Acórdão nº 0407/13.3BEPNF de Supremo Tribunal Administrativo (Portugal), 19 de Maio de 2022

Magistrado ResponsávelSUZANA TAVARES DA SILVA
Data da Resolução19 de Maio de 2022
EmissorSupremo Tribunal Administrativo (Portugal)

Acordam na Secção do Contencioso Administrativo do Supremo Tribunal Administrativo: I – Relatório 1 – A……………….

, com os sinais dos autos, propôs no Tribunal Administrativo e Fiscal de Penafiel (TAF de Penafiel), em 18 de Julho de 2013, acção administrativa especial, contra o Município de Baião, na qual formulou o seguinte pedido: “[…] Nestes termos, e nos melhores de direito que V. Ex.ª doutamente suprirá, se requer mui respeitosamente se digne: A) Anular o acto administrativo praticado a 24 de Maio de 2013 pela Câmara Municipal de Baião, de ordem de retirada de marcos de delimitação da propriedade da Autora; B) Reconhecer à Autora o direito livremente delimitar a sua propriedade, mesmo tratando-se, o que não se concede, de uma zona non aedificandi segundo a CMBaião; C) Reconhecer o direito da Autora, de numa parte do seu terreno com 30 metros que confronta com um leito de terra batida e que se limita a dar acesso a uma propriedade privada, de construir um muro de vedação no limite da propriedade, uma vez que não se trata de uma zona non aedificandi e segundo a Câmara Municipal de Baião não existir interesse público; D) Reconhecer o direito da Autora de na parcela de terreno com 70 metros, que confronta com um caminho municipal, de construir um muro de vedação em pedra no limite da sua propriedade, uma vez que a Ré tem permitido a edificação de muros em betão por todo o concelho, estribada no artigo 60.º, n.º 2 da Lei 2110 de 19.08.1961 (princípio da igualdade de tratamento) e tal edificação não causar qualquer embaraço ao trânsito automóvel naquela artéria municipal; E) Condenar a Ré a indemnizar a Autora pelos gastos que a mesma suportou com a edificação do muro de vedação, bem como com os prejuízos e outros encargos que a Autora desembolsou com todo o processo administrativo que melhor se quantificarão em liquidação de sentença.

F) Condenar a Ré em custas judiciais e procuradoria condigna […]».

2 – Por sentença de 23 de Abril de 2018 foi a acção julgada parcialmente procedente, designadamente o pedido formulado pela A. sob a alínea C), tendo-lhe sido reconhecido o direito a construir um muro de vedação no limite da sua propriedade, na parte em que esta confronta com um caminho a Leste.

3 – Inconformada a A. recorreu daquela decisão para o TCA Norte, que, por acórdão de 18 de Dezembro de 2020, negou provimento ao recurso.

4 – Inconformada com o acórdão, a A. interpor recurso de revista para este Supremo Tribunal Administrativo, que, por acórdão de 4 de Novembro de 2021, admitiu a revista.

- PERGUNTAS A RESPONDER
[A] Indique, para cada uma das afirmações seguintes, se está de acordo com o excerto do acórdão, respondendo sim ou não e citando as palavras do excerto que o decidem: (i) a acção foi proposta no TAF de Penafiel em 18 de Julho de 2013; (ii) a sentença de 23 de Abril de 2018 julgou a acção totalmente procedente; (iii) o TCA Norte deu provimento ao recurso da Autora.
[B] Retome o excerto do acórdão a partir do ponto em que termina, dando continuidade ao relatório.
Os itens apresentados a seguir provêm de outra fonte.

- EXCERTOS DOS ITENS
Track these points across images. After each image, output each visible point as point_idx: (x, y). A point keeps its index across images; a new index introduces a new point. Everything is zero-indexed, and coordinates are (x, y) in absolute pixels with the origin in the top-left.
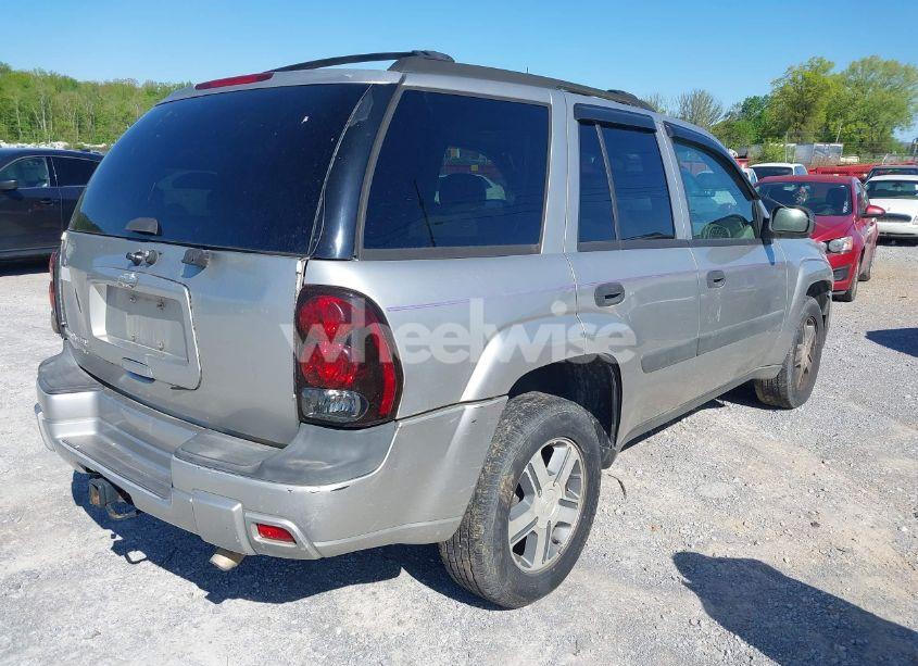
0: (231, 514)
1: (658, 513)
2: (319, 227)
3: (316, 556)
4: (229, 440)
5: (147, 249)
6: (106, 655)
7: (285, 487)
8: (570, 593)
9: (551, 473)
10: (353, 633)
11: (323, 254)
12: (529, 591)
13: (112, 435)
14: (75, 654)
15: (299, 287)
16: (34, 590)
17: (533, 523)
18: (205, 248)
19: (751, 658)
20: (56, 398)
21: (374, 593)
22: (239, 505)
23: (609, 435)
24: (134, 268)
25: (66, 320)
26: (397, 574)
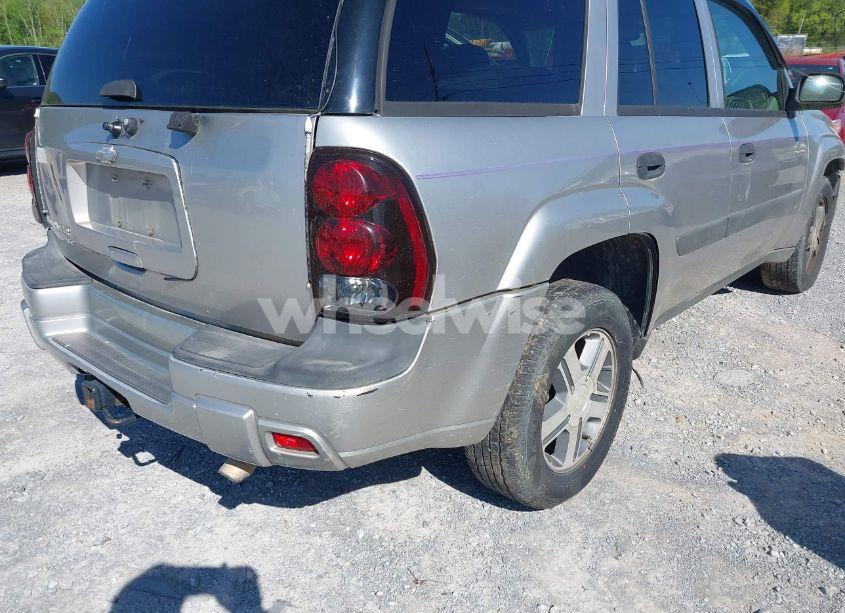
0: (242, 422)
1: (679, 403)
2: (331, 74)
3: (341, 467)
4: (234, 337)
5: (126, 117)
6: (116, 564)
7: (304, 392)
8: (602, 490)
9: (583, 368)
10: (377, 537)
11: (337, 109)
12: (560, 491)
13: (104, 332)
14: (84, 563)
15: (309, 151)
16: (40, 492)
17: (565, 422)
18: (194, 111)
19: (807, 560)
20: (42, 293)
21: (394, 492)
22: (251, 412)
23: (640, 324)
24: (115, 141)
25: (47, 208)
26: (417, 473)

- RESPOSTAS
[A]
(i) Sim: «propôs no Tribunal Administrativo e Fiscal de Penafiel (TAF de Penafiel), em 18 de Julho de 2013».
(ii) Não: «foi a acção julgada parcialmente procedente».
(iii) Não: «negou provimento ao recurso».

[B]
5 – A A. e aqui Recorrente apresentou alegações que rematou com as seguintes conclusões: «[…] 25. Salvo o presente recurso vem interposto, pela Autora A…………., da sentença proferida pelo Mmo. Juiz a quo, que: (a) julgou improcedente o pedido de anulação do despacho de 24.05.2013, que ordenou a retirada, por parte da autora, dos marcos por si colocados; (b) julgou procedente o pedido formulado pela autora sob a alínea C), reconhecendo-lhe o direito a construir um muro de vedação no limite da sua propriedade, na parte em que esta confronta com um caminho a leste; (c) julgou improcedentes todos os restantes pedidos formulados pela autora, absolvendo nomeadamente o Município da indemnização peticionada em E) do petitório.

  1. A decisão da Mmo. Juiz a quo, aqui posta em causa, não foi acertada, nem bem fundada no que respeita a várias questões de direito suscitadas nos autos.

  2. Entende a aqui Recorrente que, a ser decididas, devidamente, as questões de direito em apreciação nos autos, se impunha/se impõe, com o devido respeito, que a presente acção seja julgada procedente, por provada, devendo o réu Município ser condenado em todos os pedidos contra ele formulados, excepto o pedido E) [alínea c) das “Questões a Decidir” da douta sentença a quo].

  3. A Autora/ Recorrente pretende, em primeiro lugar, a anulação do despacho de 24 de Maio de 2013, que ordenou a retirada dos marcos de delimitação da sua propriedade. Além disso, a Autora/ Recorrente pretende, também, que o tribunal lhe reconheça o direito de delimitar livremente a sua propriedade, mesmo tratando-se de uma zona non aedificandi, bem como o direito de, na parte do seu terreno que confronta com um leito de terra batida e se limita a dar acesso a uma propriedade privada, construir um muro de vedação, por não se tratar de uma zona non aedificandi. A autora pede ainda, com relevância para o presente recurso, que o tribunal lhe reconheça o direito a construir um muro em pedra no limite da sua propriedade.

  4. A interpretação jurídica dada pelo Réu às regras relativas à servidão non aedificandi e à vedação de propriedades confinantes com vias municipais, constantes da Lei n.º 2110, de 19.08.1961, que foi sufragada na douta sentença a quo, levaria à criação das condições para a apropriação, pelo decurso do tempo, de tais faixas de terreno, sem qualquer indemnização, algo evidentemente inconstitucional.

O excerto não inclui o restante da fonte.